Dont they just surgically remove the venom glans in venomoid snakes ?  Im pretty sure they should still have there teeth.  At least the "humane" way they do it in the U.S. that is.

Later, Tom


----------



## Philth (Jul 28, 2010)

Any field pics of the inverts you found ?

Later, Tom


----------



## Pociemon (Jul 28, 2010)

Hi Phil

I agree, i might have acted differently if i have had more time to think about it. He gave me very short response time, so maybe i was reckless, so i know you point here And in retrospect, i might have chosen differently if i had given it some more thought.

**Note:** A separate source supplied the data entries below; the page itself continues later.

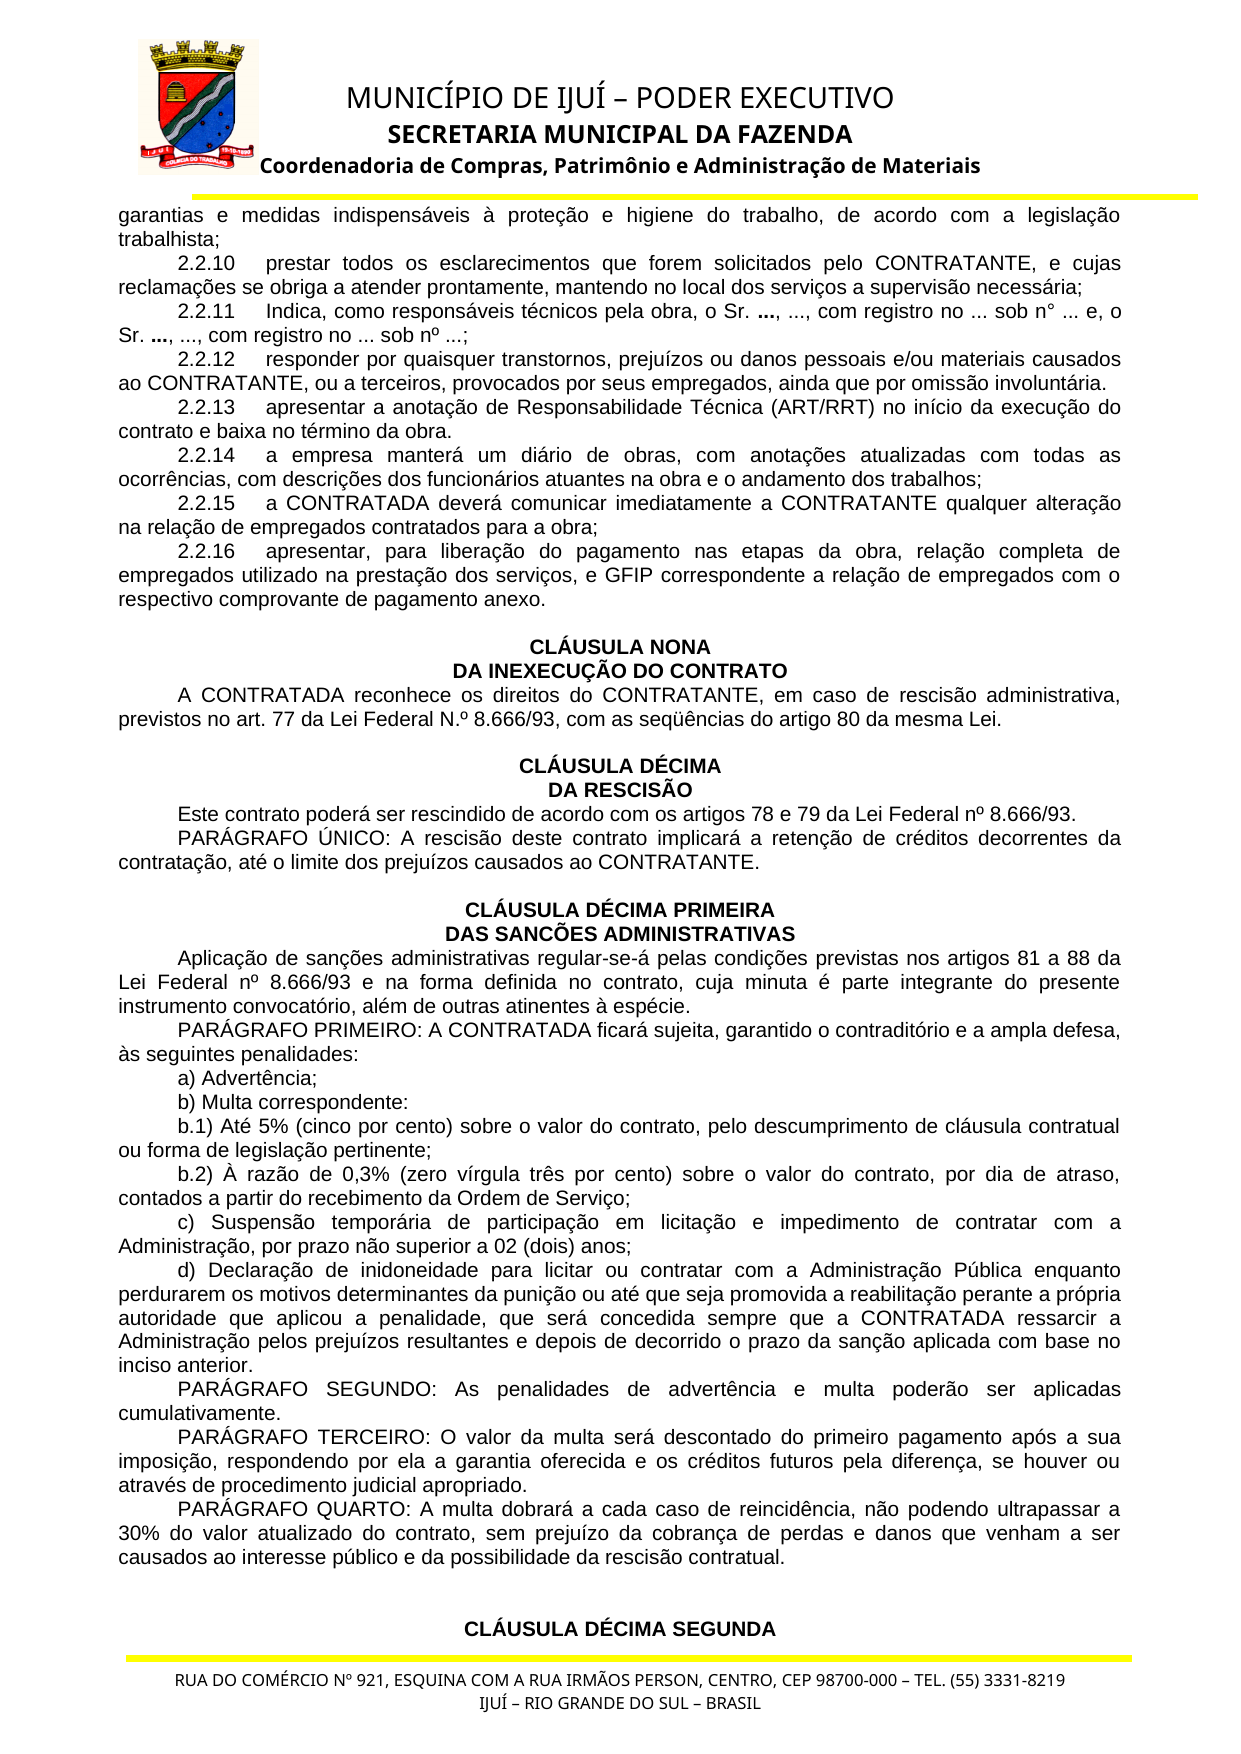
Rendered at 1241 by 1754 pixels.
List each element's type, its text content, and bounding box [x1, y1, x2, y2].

text 2.2.10 prestar todos os esclarecimentos que forem solicitados pelo CONTRATANTE, e cujas reclamações se obriga a atender prontamente, mantendo no local dos serviços a supervisão necessária; [118, 251, 1122, 299]
text b.2) À razão de 0,3% (zero vírgula três por cento) sobre o valor do contrato, por dia de atraso, contados a partir do recebimento da Ordem de Serviço; [118, 1162, 1122, 1209]
text 2.2.16 apresentar, para liberação do pagamento nas etapas da obra, relação completa de empregados utilizado na prestação dos serviços, e GFIP correspondente a relação de empregados com o respectivo comprovante de pagamento anexo. [118, 539, 1122, 611]
text c) Suspensão temporária de participação em licitação e impedimento de contratar com a Administração, por prazo não superior a 02 (dois) anos; [118, 1209, 1122, 1257]
text 2.2.14 a empresa manterá um diário de obras, com anotações atualizadas com todas as ocorrências, com descrições dos funcionários atuantes na obra e o andamento dos trabalhos; [118, 443, 1122, 491]
text CLÁUSULA NONA [118, 634, 1122, 658]
text PARÁGRAFO SEGUNDO: As penalidades de advertência e multa poderão ser aplicadas cumulativamente. [118, 1377, 1122, 1425]
text PARÁGRAFO PRIMEIRO: A CONTRATADA ficará sujeita, garantido o contraditório e a ampla defesa, às seguintes penalidades: [118, 1018, 1122, 1066]
text CLÁUSULA DÉCIMA PRIMEIRA [118, 898, 1122, 922]
text 2.2.9 todo pessoal em serviço deverá estar munido de equipamentos de segurança para o desempenho de suas tarefas, bem como a CONTRATADA deverá fornecer aos seus empregados as garantias e medidas indispensáveis à proteção e higiene do trabalho, de acordo com a legislação trabalhista; [118, 203, 1122, 251]
text b.1) Até 5% (cinco por cento) sobre o valor do contrato, pelo descumprimento de cláusula contratual ou forma de legislação pertinente; [118, 1114, 1122, 1162]
text Este contrato poderá ser rescindido de acordo com os artigos 78 e 79 da Lei Federal nº 8.666/93. [118, 802, 1122, 826]
text Aplicação de sanções administrativas regular-se-á pelas condições previstas nos artigos 81 a 88 da Lei Federal nº 8.666/93 e na forma definida no contrato, cuja minuta é parte integrante do presente instrumento convocatório, além de outras atinentes à espécie. [118, 946, 1122, 1018]
text DA INEXECUÇÃO DO CONTRATO [118, 658, 1122, 682]
text b) Multa correspondente: [118, 1090, 1122, 1114]
text DA RESCISÃO [118, 778, 1122, 802]
picture [138, 39, 259, 175]
text CLÁUSULA DÉCIMA SEGUNDA [118, 1617, 1122, 1641]
text 2.2.15 a CONTRATADA deverá comunicar imediatamente a CONTRATANTE qualquer alteração na relação de empregados contratados para a obra; [118, 491, 1122, 539]
text 2.2.12 responder por quaisquer transtornos, prejuízos ou danos pessoais e/ou materiais causados ao CONTRATANTE, ou a terceiros, provocados por seus empregados, ainda que por omissão involuntária. [118, 347, 1122, 395]
text A CONTRATADA reconhece os direitos do CONTRATANTE, em caso de rescisão administrativa, previstos no art. 77 da Lei Federal N.º 8.666/93, com as seqüências do artigo 80 da mesma Lei. [118, 682, 1122, 730]
text DAS SANCÕES ADMINISTRATIVAS [118, 922, 1122, 946]
text PARÁGRAFO QUARTO: A multa dobrará a cada caso de reincidência, não podendo ultrapassar a 30% do valor atualizado do contrato, sem prejuízo da cobrança de perdas e danos que venham a ser causados ao interesse público e da possibilidade da rescisão contratual. [118, 1497, 1122, 1569]
text PARÁGRAFO TERCEIRO: O valor da multa será descontado do primeiro pagamento após a sua imposição, respondendo por ela a garantia oferecida e os créditos futuros pela diferença, se houver ou através de procedimento judicial apropriado. [118, 1425, 1122, 1497]
text 2.2.11 Indica, como responsáveis técnicos pela obra, o Sr. ..., ..., com registro no ... sob n° ... e, o Sr. ..., ..., com registro no ... sob nº ...; [118, 299, 1122, 347]
text d) Declaração de inidoneidade para licitar ou contratar com a Administração Pública enquanto perdurarem os motivos determinantes da punição ou até que seja promovida a reabilitação perante a própria autoridade que aplicou a penalidade, que será concedida sempre que a CONTRATADA ressarcir a Administração pelos prejuízos resultantes e depois de decorrido o prazo da sanção aplicada com base no inciso anterior. [118, 1257, 1122, 1377]
text a) Advertência; [118, 1066, 1122, 1090]
text PARÁGRAFO ÚNICO: A rescisão deste contrato implicará a retenção de créditos decorrentes da contratação, até o limite dos prejuízos causados ao CONTRATANTE. [118, 826, 1122, 874]
text 2.2.13 apresentar a anotação de Responsabilidade Técnica (ART/RRT) no início da execução do contrato e baixa no término da obra. [118, 395, 1122, 443]
text CLÁUSULA DÉCIMA [118, 754, 1122, 778]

He just made the snakes teeth visible, and told me that the snake was in perfect condition, that´s what i know. My GF is from thailand and she told me it is illegal at a public show to remove venom glands, but that is of course only what she says. She is not by any means an expert.

I only have mobile phone pics from the scorps and centipedes i catched, and they are not worth posting because of very poor quality. But it was a great experience though. Unfortunately i did not find any haplopelam(or T for that matter). They had been collected for many years for food purpose only;( But i did have some fun when they told me that they suck big time to get bit by them


----------



## elportoed (Jul 29, 2010)

CentipedeFreak said:


> do they speak english there or is it hard to get around without knowing the language? is it dangerous?


Thailand is a great place to visit.  People are very friendly and accomodating.  And your dollar goes a long way there.  

Most places where tourists frequent always have people who speak english around.  Plus people are better educated now, so more people know how to speak english.  If you stick to the tourist places, it should be very safe.  

There are some kind of civil unrest going on, but they don't bother tourists.  

If you really want to experience the real culture, go to the northern part, like chiang mai.  If you like the beaches, go south, although it's getting very touristy down south.


----------